Nous les ZADISTES RADIS-CO (ZAD NDDL)
Publié le 6 Février 2018
Lettre à la République 26 01 2018
Nous ne voulons pas que ces terres soient à « nous » :
nous voulons que ce terres soient LIBRES.
Aucune règle mis à part le respect du vivant :
ta liberté s’arrête là où commence celle de l’autre.
Nous ne voulons pas travailler pour le système,
nous voulons apprendre ensemble,
et continuer à avancer vers l’autonomie.
Dans la zone-non-motorisée nous n’avons pas piraté l’eau et l’électricité
car nous vivons sans (avec parfois quelques panneaux solaires…)
Bien sûr nous ne payons pas d’impôts.
Mais la majorité des skouateurs/skouateuses
de la Zone-non-Motorisée ne touche aucune aide.
Parfois par choix et rejet de l’argent,
et aussi car beaucoup ont moins de 25 ans
et beaucoup sont étranger-e-s
On ne vous demande rien,
tout ce qu’on vous demande
c’est de rien nous demander.
Ne me parlez pas du prix de ces terres,
car qui peut prétendre posséder la Terre ?
De plus, vu la quantité de kérosène
utilisée presque chaque jour depuis 2 mois
pour nous « espionner »,
je ne pense pas qu’il s’agisse d’une question d’argent…
On ne veut pas détruire votre système
car on pense que votre système va se détruire tout seul.
Et comprenez qu’à 20 ans, on n’a pas envie
de s’investir dans une société qui fonce dans le mur.
Ici, on a retrouvé une vie et un avenir qui a du sens.
On vit dans la paix.
On ne veut pas créer de violence,
on en a déjà subi assez dans votre système.
Néanmoins on se défendra
si vous voulez détruire les cabanes de terre-paille
et couper les arbres
pour créer des exploitations qui vous rapportent.
On se défendra
si vous voulez nous arracher le dernier espoir ancré dans nos cœurs.
Aujourd’hui, vous avez manipulé certains zadistes plus anciens, avec vos « négociations », en leur promettant une propriété afin qu’ils puissent vivre légalement là où ils ont investi leur vie et parfois fondé une famille.
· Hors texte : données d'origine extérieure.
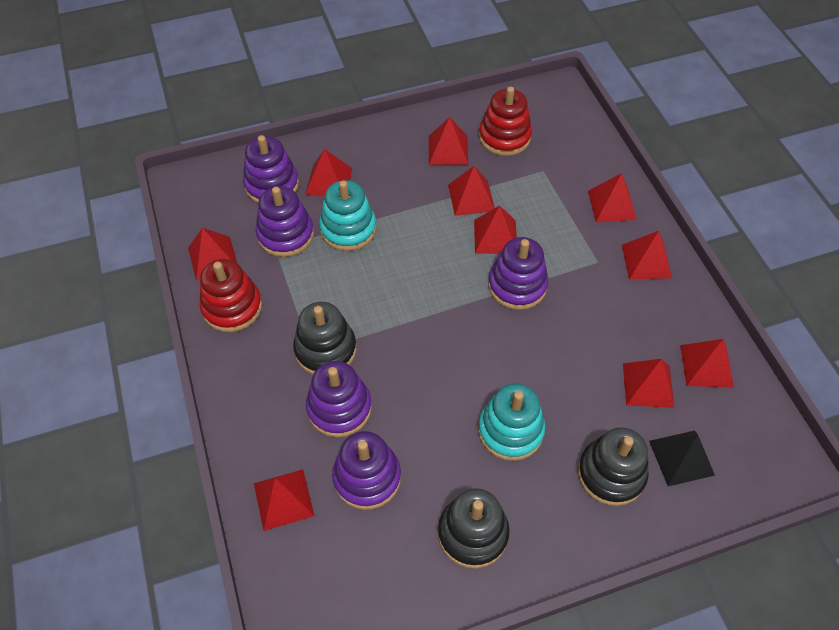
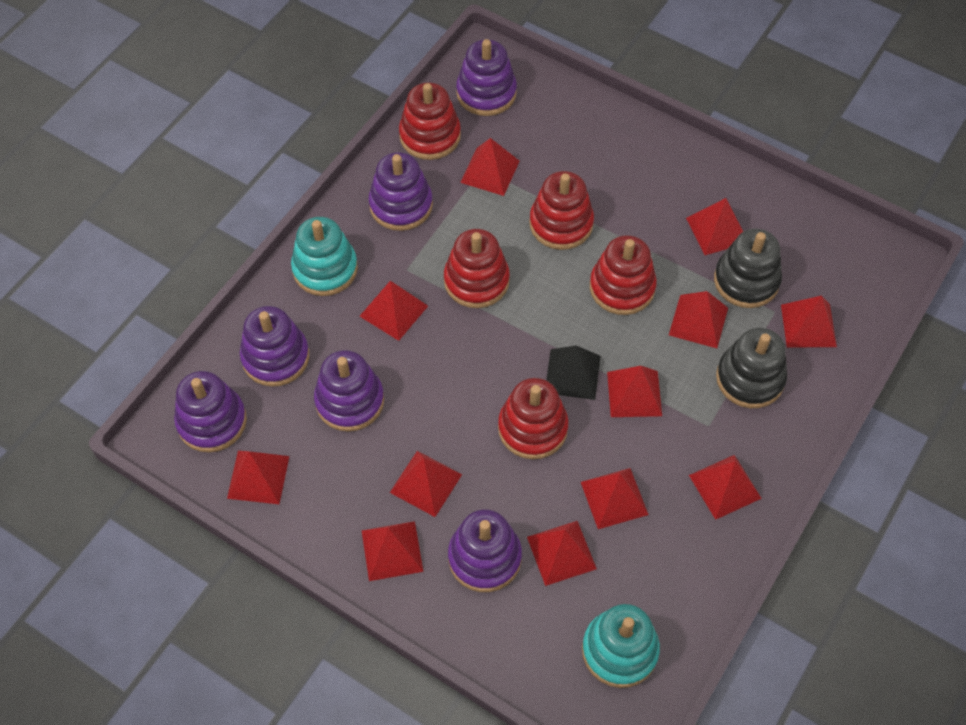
black stacking toy: 3 -> 2
purple stacking toy: 5 -> 6
red pyramid: 10 -> 12
red stacking toy: 2 -> 5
Vous avez profité de ça ; c’est malsain. Diviser pour mieux régner. Cela vous dérange donc tant que certains ou certaines décident de vivre autrement ?
Aujourd’hui et devant leurs camarades de lutte, ils ont détruit la cabane dans laquelle j’ai vu mourir la personne qui était à mes côtés. Et cela me brise le cœur. Même pas un soupçon d’humanité, quand j’ai proposé que cette cabane soit conservée en hommage : on ne m’a même pas répondu quand j’ai émis cette proposition. Je suis très déçue de l’humain, une fois de plus. Heureusement, ici il y a encore une poignée de personnes, zadistes radicaux, qui restent unis et qui écoutent leur cœur et non leurs intérêts : merci à eux.